2. Data model for Big Data
2.1 The properties of data
The core of the Lambda architecture is the master dataset. It is the only part of the architecture, which should be guarded from corruption.
There are two components to the master dataset:
- data model
- how master dataset is physically stored
Definitions of the terms:
- information – general collection of information relevant to the system
- data – information that cannot be derived from anything else
- queries – questions to ask the data
- views – information derived from the base data
One person’s data can be another’s view.
2.1.1 Data is raw
It is best to store the rawest data you can obtain. This is important because you might have some question to ask your data in the future that you cannot ask now.
Unstructured data is rawer than normalized data. When deciding what raw data to store, there is a grey area between parsing and semantic normalization. Semantic normalization is the process of transforming free-form information into structured form. The semantic normalization algorithm would try to match the input with a known value.
It is better to store data in unstructured form, because the semantic normalization algorithm might improve over time.
2.1.2 Data is immutable
Relational databases offer operation update. With Big Data systems, immutability is the key. Data is not updated or deleted, only added. Two advantages derive from it:
- human-fault tolerance – no data is lost if a human failure is present
- simplicity – immutable data model offers only append operation
One trade-off for immutable approach is that it uses more storage.
2.2 The fact-based model for representing data
Data is the set of information that cannot be derived from anything else.
In the fact-based model, you represent data as fundamental units – facts. Facts are atomic because they cannot be divided into further into meaningful components. Facts are also timestamped, which makes them eternally true.
Facts should also be uniquely identifiable – in case of two identical data coming in at the same time (f. ex. pageview from same IP address at the same time), nonce can be added. Nonce is a 64-bit randomly generated number.
- stores your raw data as atomic facts.
- facts are immutable and eternally true
- each fact is identifiable
Benefits of the fact-based model:
- queryable at any time in history
- human-fault tolerant
- handles partial information
- has advantages of normalized (batch layer) and denormalized (serving layer) forms. These are mutually exclusive, so a choice between query efficiency and data consistency has to be made.
Having information stored in multiple locations increases the risk of it becoming inconsistent (list of values type of solution is in place here). This removes the risk of inconsistency, but a join is needed to answer queries – potentially expensive operation.

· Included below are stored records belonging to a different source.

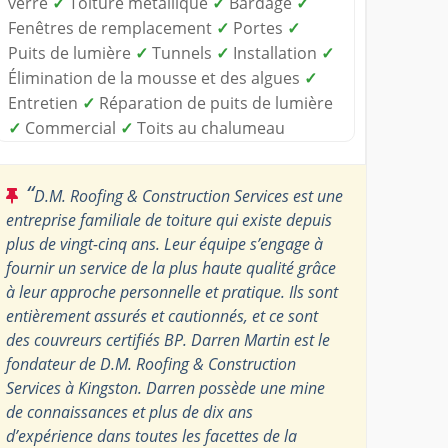
verre
✓
Toiture métallique
✓
Bardage
✓
Fenêtres de remplacement
✓
Portes
✓
Puits de lumière
✓
Tunnels
✓
Installation
✓
Élimination de la mousse et des algues
✓
Entretien
✓
Réparation de puits de lumière
✓
Commercial
✓
Toits au chalumeau
“
D.M. Roofing & Construction Services est une
entreprise familiale de toiture qui existe depuis
plus de vingt-cinq ans. Leur équipe s’engage à
fournir un service de la plus haute qualité grâce
à leur approche personnelle et pratique. Ils sont
entièrement assurés et cautionnés, et ce sont
des couvreurs certifiés BP. Darren Martin est le
fondateur de D.M. Roofing & Construction
Services à Kingston. Darren possède une mine
de connaissances et plus de dix ans
d’expérience dans toutes les facettes de la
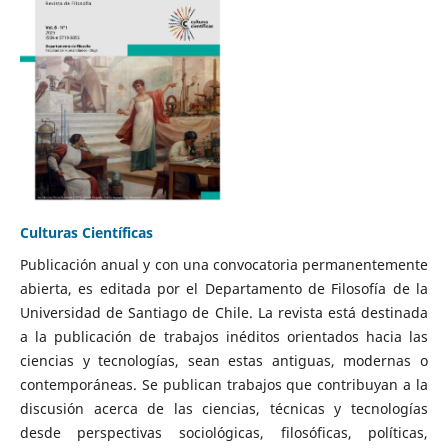
Culturas Científicas
Publicación anual y con una convocatoria permanentemente
abierta, es editada por el Departamento de Filosofía de la
Universidad de Santiago de Chile. La revista está destinada
a la publicación de trabajos inéditos orientados hacia las
ciencias y tecnologías, sean estas antiguas, modernas o
contemporáneas. Se publican trabajos que contribuyan a la
discusión acerca de las ciencias, técnicas y tecnologías
desde perspectivas sociológicas, filosóficas, políticas,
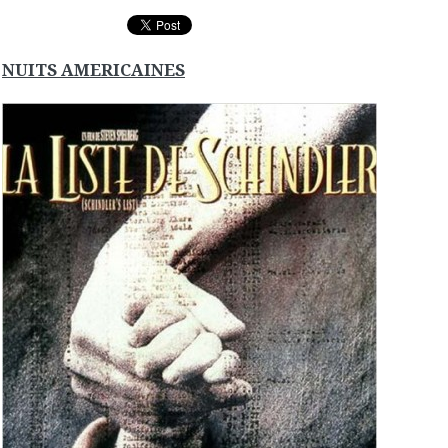
NUITS AMERICAINES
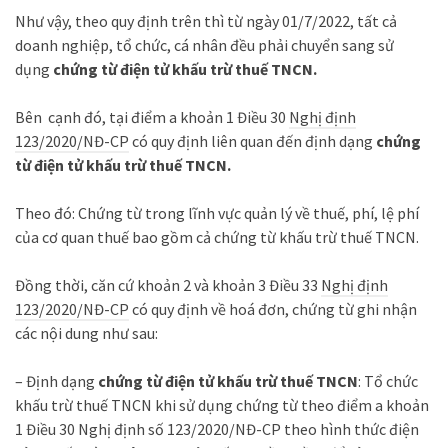
Như vậy, theo quy định trên thì từ ngày 01/7/2022, tất cả
doanh nghiệp, tổ chức, cá nhân đều phải chuyển sang sử
dụng
chứng từ điện tử khấu trừ thuế TNCN.
Bên cạnh đó, tại điểm a khoản 1 Điều 30
Nghị định
123/2020/NĐ-CP
có quy định liên quan đến định dạng
chứng
từ điện tử khấu trừ thuế TNCN.
Theo đó: Chứng từ trong lĩnh vực quản lý về thuế, phí, lệ phí
của cơ quan thuế bao gồm cả chứng từ khấu trừ thuế TNCN.
Đồng thời, căn cứ khoản 2 và khoản 3 Điều 33
Nghị định
123/2020/NĐ-CP
có quy định về hoá đơn, chứng từ ghi nhận
các nội dung như sau:
– Định dạng
chứng từ điện tử khấu trừ thuế TNCN
: Tổ chức
khấu trừ thuế TNCN khi sử dụng chứng từ theo điểm a khoản
1 Điều 30 Nghị định số 123/2020/NĐ-CP theo hình thức điện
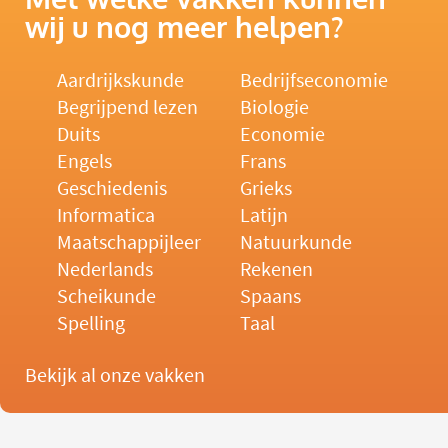
wij u nog meer helpen?
Aardrijkskunde
Bedrijfseconomie
Begrijpend lezen
Biologie
Duits
Economie
Engels
Frans
Geschiedenis
Grieks
Informatica
Latijn
Maatschappijleer
Natuurkunde
Nederlands
Rekenen
Scheikunde
Spaans
Spelling
Taal
Bekijk al onze vakken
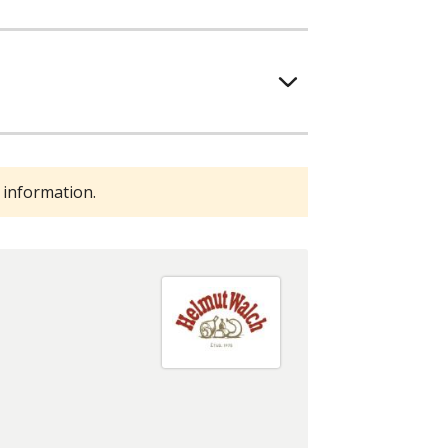
 information.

In the Lambda architecture, the master dataset is fully normalized. The batch views are like denormalized tables and are defined as functions on the master dataset.
2.3 Graph schemas
Graph schemas capture the structure of a dataset stored using the fact-based model.

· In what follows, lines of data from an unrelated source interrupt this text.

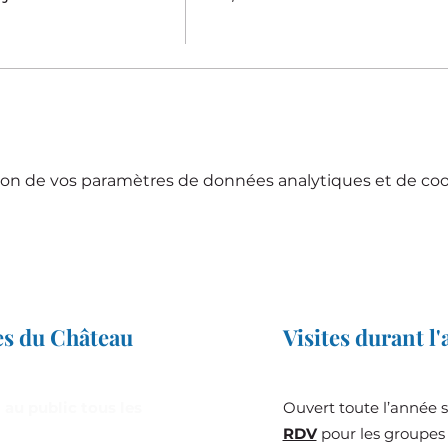
on de vos paramètres de données analytiques et de cook
es du Château
Visites durant l
 au public tous les
Ouvert toute l’année 
RDV
pour les groupes 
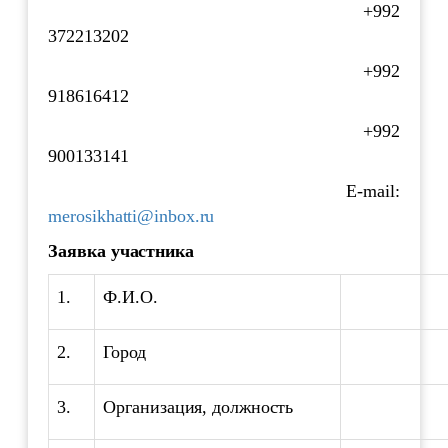
+992
372213202
+992
918616412
+992
900133141
E-mail:
merosikhatti@inbox.ru
Заявка участника
1.
Ф.И.О.
2.
Город
3.
Организация, должность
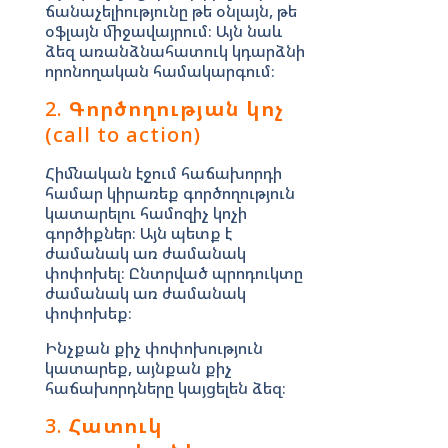
ճանաչելիությունը թե օնլայն, թե
օֆլայն միջավայրում։ Այն նաև
ձեզ առանձնահատուկ կդարձնի
որոնողական համակարգում։
2.
Գործողության կոչ
(call to action)
Հիմնական էջում հաճախորդի
համար կիրառեք գործողություն
կատարելու համոզիչ կոչի
գործիքներ։ Այն պետք է
ժամանակ առ ժամանակ
փոփոխել։ Ընտրված պրոդուկտը
ժամանակ առ ժամանակ
փոփոխեք։
Ինչքան քիչ փոփոխություն
կատարեք, այնքան քիչ
հաճախորդները կայցելեն ձեզ։
3.
Հատուկ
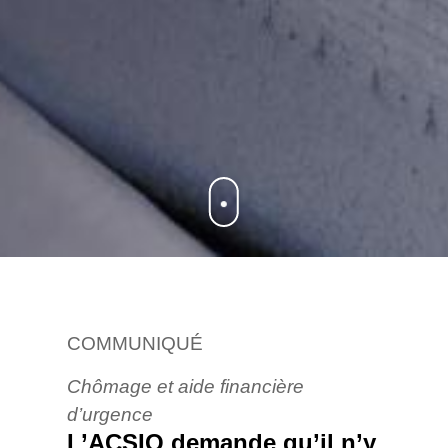
COMMUNIQUÉ
Chômage et aide financière
d’urgence
L’ACSIQ demande qu’il n’y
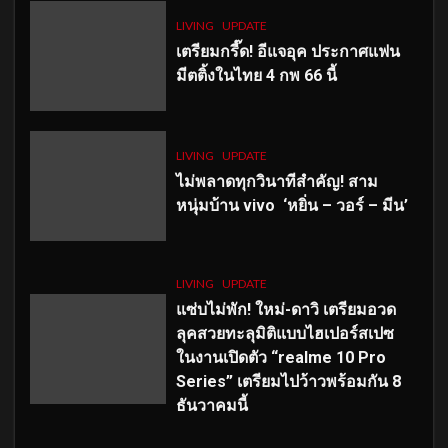
LIVING
UPDATE
เตรียมกรี๊ด! อีแจอุค ประกาศแฟน
มีตติ้งในไทย 4 กพ 66 นี้
LIVING
UPDATE
ไม่พลาดทุกวินาทีสำคัญ
! สาม
หนุ่มบ้าน vivo ‘หยิ่น – วอร์ – มีน’
LIVING
UPDATE
แซ่บไม่พัก! ใหม่-ดาวิ เตรียมอวด
ลุคสวยทะลุมิติแบบไฮเปอร์สเปซ
ในงานเปิดตัว “realme 10 Pro
Series” เตรียมไปว้าวพร้อมกัน 8
ธันวาคมนี้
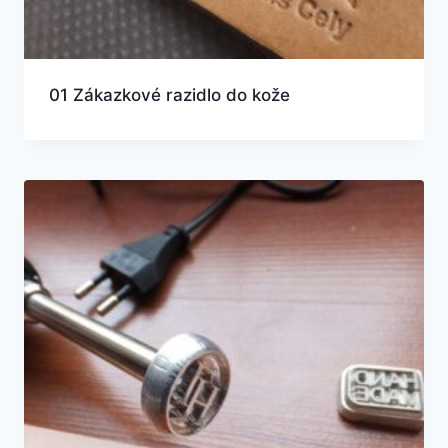
01 Zákazkové razidlo do kože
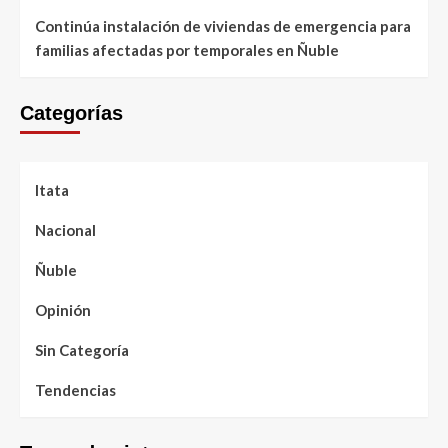
Continúa instalación de viviendas de emergencia para
familias afectadas por temporales en Ñuble
Categorías
Itata
Nacional
Ñuble
Opinión
Sin Categoría
Tendencias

2.3.1 Elements of a graph schema
Graph schema has three components:
- nodes – entities in the system
- edges – relationships between nodes
- properties – information about entities
2.3.2 The need for an enforceable schema
Information is now stored as facts, graph schema describes the types of facts. What is missing is in what format to store the facts.
One option is to use semistructured text format like JSON. This provides simplicity and flexibility. The challenge might appear when valid JSON but with inconsistent format or missing data appears.
In order to guarantee consistent format an enforceable schema is an alternative. It guarantees all required fields are present and ensure all values are of expected type. This can be implement using serialization framework. Serialization network provides a language-neutral way to define the nodes, edges and properties of the schema.
One of the beauties of the fact-based model and graph schemas is that they can evolve as different types of data become available.